Suddenly the pungent odor of burning filled the kitchen. Smoke poured from the oven. She grabbed oven mitts and carefully opened the door. 

 

Sabotage? No. Baked potatoes.

 

Silas poked his head into the pass-through. “Everything okay, Quinn?”

 

She stepped aside and showed him the inside of the detonation zone, covered in exploded potato bits, all in varying states of incineration.

 

“Oh dear.” He shook his head. “Didn’t you poke holes in them before you started baking them?”

 

“No. Why?”

 

“So they don’t explode. Everyone knows that.”

 

Quinn glared at him. “Does everyone know how I’m supposed to clean this?”
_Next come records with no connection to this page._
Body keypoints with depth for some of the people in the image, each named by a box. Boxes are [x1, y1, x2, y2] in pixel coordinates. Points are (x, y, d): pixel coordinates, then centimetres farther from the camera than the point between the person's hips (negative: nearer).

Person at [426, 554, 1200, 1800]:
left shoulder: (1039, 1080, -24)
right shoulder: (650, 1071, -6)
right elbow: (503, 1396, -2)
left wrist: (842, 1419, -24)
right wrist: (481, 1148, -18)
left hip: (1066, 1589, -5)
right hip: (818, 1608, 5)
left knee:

But Quinn is a quick learner, and she takes the reader along for an eccentric and unexpected ride. It’s fun learning diner lingo à la Jake, like “Adam and Eves on rafts (two poached eggs on toast), Murphys in the alley (hash browns on the side), and several stacks of Vermonts (pancakes).” Chief Chestnut won’t explore any of the promising avenues Quinn has uncovered to prove Jake’s innocence, so she goes to work on a bonus crossword that will subliminally encourage the Chief to open his eyes. Even bloodhound Jethro has a star turn, discovering an important clue wedged in the recesses of the diner’s seats. The customers are irascible, occasionally endearing, and supportive of Quinn’s efforts to man the torpedoes and keep everyone fed while she solves the mystery. I can’t wait to read the sophomore Crossword Puzzle Mystery: Becky Clark is off to a great start.